Помня о военной цензуре, я приступил к составлению письма.

Отвесив до сырой земли поклоны от Маши, от девчонок, которые где‑то бегают на улице, от родных и знакомых, которым своих забот хватает, я, не слушая Машу, перешел к перечислению всего того, что случилось в селе.

Маша чуть слышно говорит свое, я пишу свое. Она диктует: «Не верь ты, Ефимушка, свет родненький, ни одной собаке. Все они врут тебе, окаянные, терзают твое сердце тоской, хотят разлучить нас», а я пишу:

«Много в село заявилось раненых: кои без ног, кои без рук, и к работе не способны. И ты, Ефимушка, свет мой, подумай, за какие грехи люди эти всю жизнь свою исковеркали. Береги ты себя, не оставляй нас сиротами, а то богатеи от войны откупаются, а вы одни воюете, а придете в село — опять те же богатеи. У них и земля, у них и здоровье, а вы что? Подумай, Ефимушка, про эту чертову жисть».

Иногда, увлекшись, я забывал о цензуре и от лица Маши писал Ефиму такое, что он несколько раз оглянулся бы, читая письмо, и, конечно, не поверил бы, что это диктует его неграмотная Маша. Я писал: «В деревне живется день ото дня все хуже и хуже, землю солдаткам никто сеять не хочет, пособие не выдают».
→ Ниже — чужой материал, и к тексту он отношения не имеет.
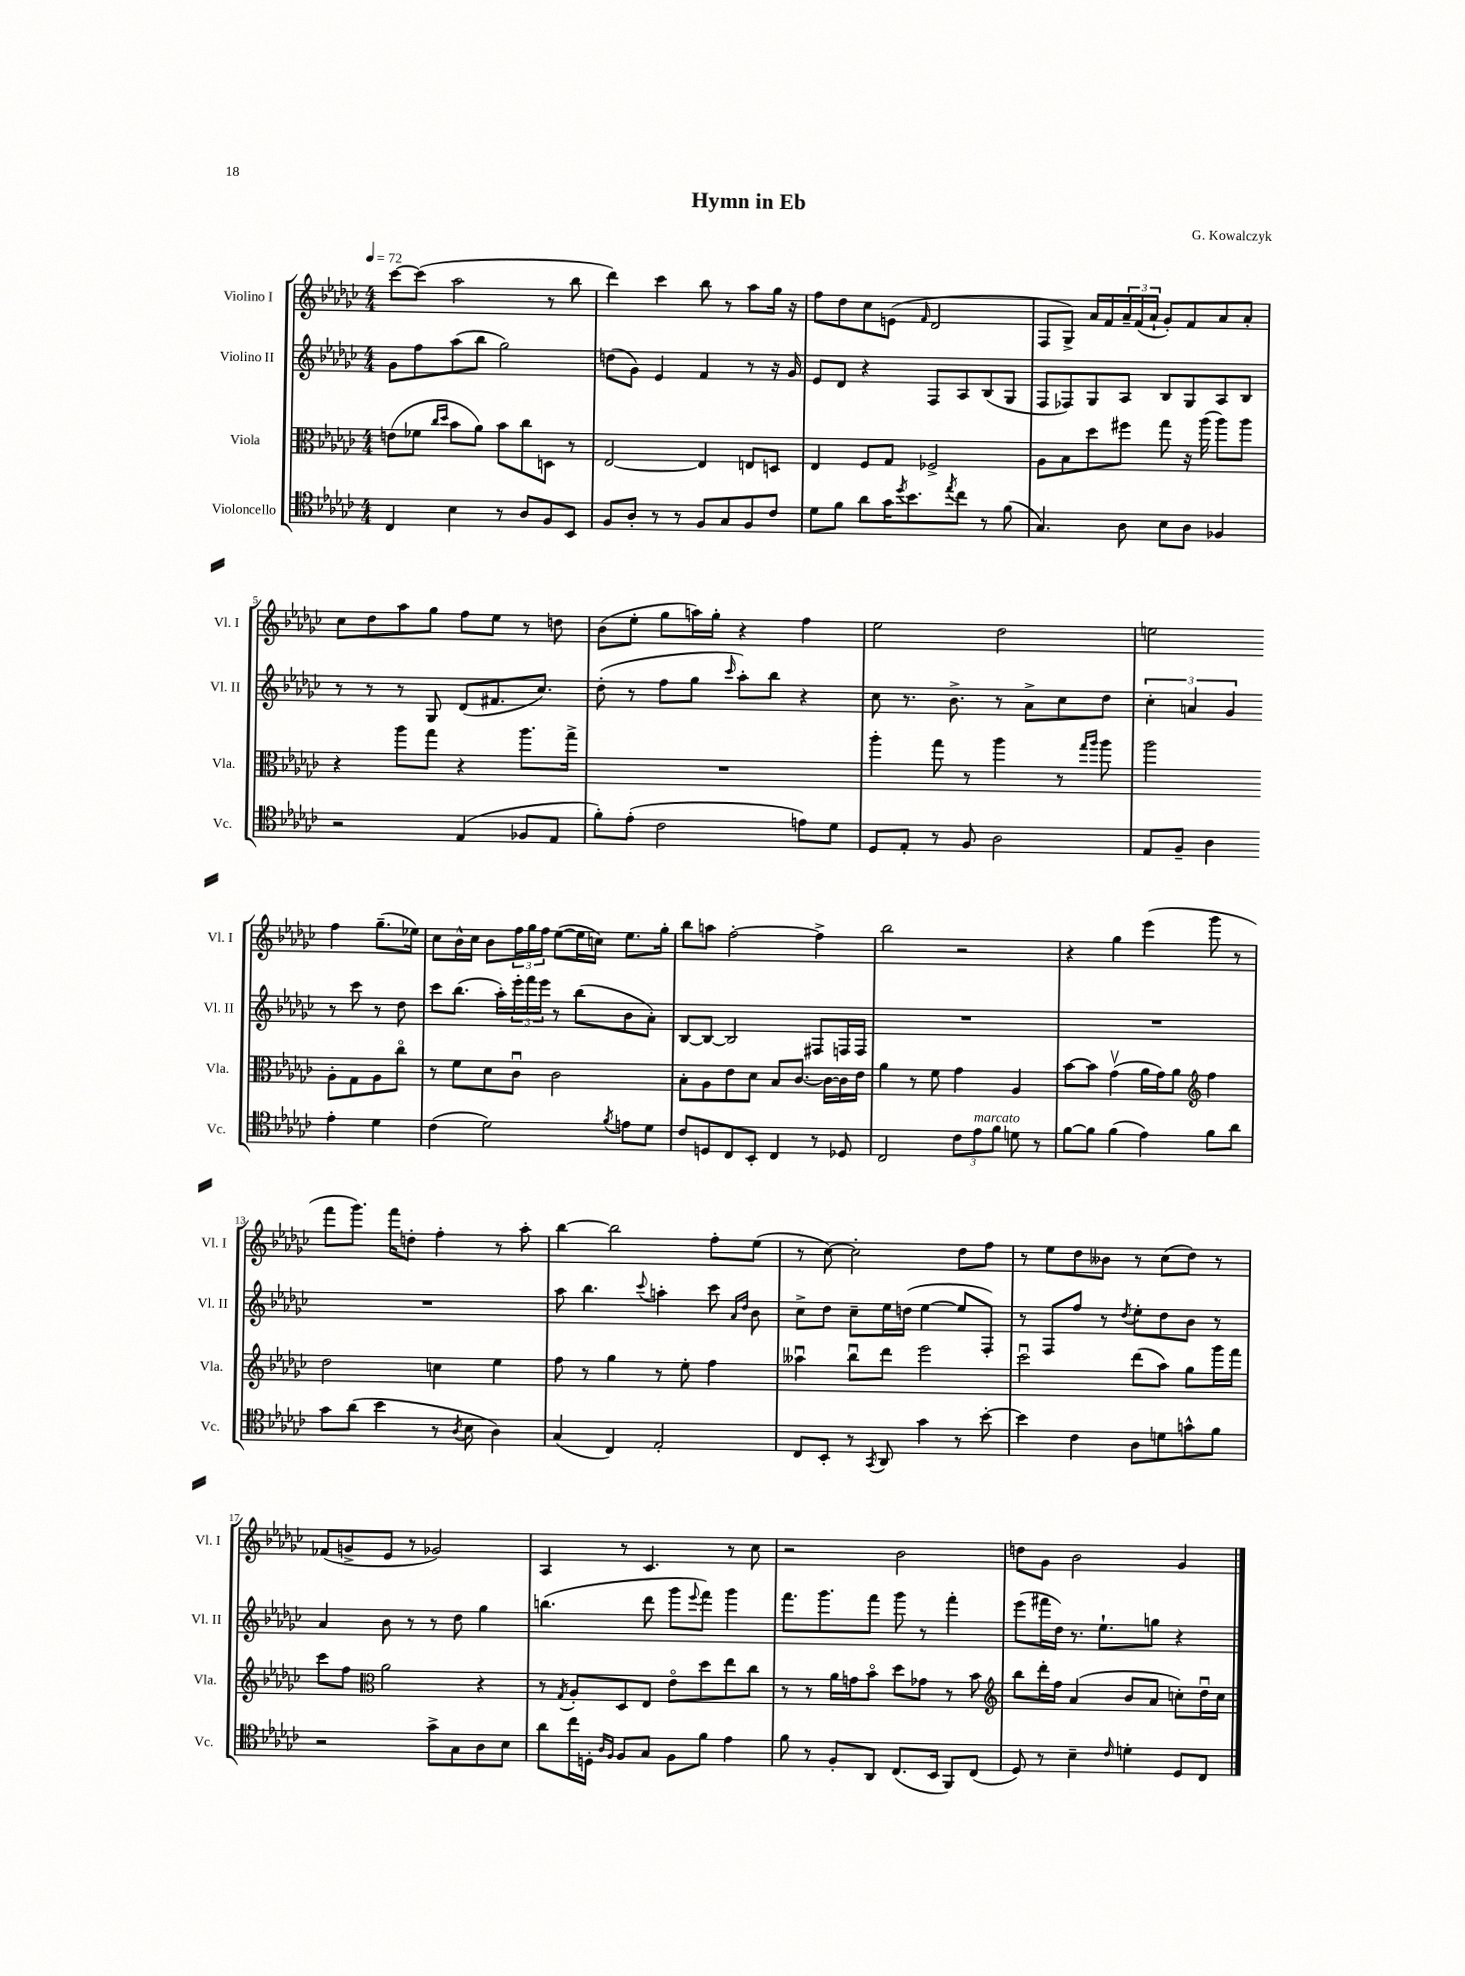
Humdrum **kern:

Писал про Климова, про Сабуренкова, Шторха. Смутно напоминал Ефиму о том, что было в селе десять лет тому назад. От лица Маши выражал уверенность, что «это самое будет еще, только похлеще».

— Спасибо, Петя, — сказала Маша, прослушав письмо. — Сейчас самовар поставлю.

— Нет, мне к Ваньке надо сходить.

— Сходишь, успеешь. Посиди, расскажи что‑нибудь про войну.

Маша поставила самовар на скамеечку, ловко подхватила ведро с водой, налила, и скоро самовар весело запел. За чаем я подробно ей рассказал, как однажды нас, изнуренных и обмороженных, решили отвести с передовых позиций в тыл, отдохнуть. Бестолковый офицер всю ночь водил нас где‑то, кружил, а к рассвету, вместо того чтобы очутиться в глубоком тылу, мы оказались в тылу у противника, как раз сзади его окопов. Сначала мы опешили, растерялись, затем, опомнившись, отчаянно и неожиданно для австрийцев навалились в окопы, пошла потасовка. Мы застали австрийцев спящими. Ни одного не оставили в живых. Пролежав в окопах день, мы в ночь снова перебрались на свою сторону.

Тихо открылась дверь, вошла Мавра. Прежде чем помолиться, она пытливо посмотрела на меня, на солдатку Машу, затем известила:

— За тобой я, Петя.

— Что случилось? — удивился я.

— Сход скликают. Старосту, слышь, и писаря сменять хотят… Про тебя есть слухи… Вроде в писари выкликать собираются.

— Спасибо, тетка Мавра. Когда будут сменять десятского Шкалика, я выкликну тебя. Согласна?

— А то разь нет! — засмеялась Мавра, — тогда и навовсе я буду знать все раньше других.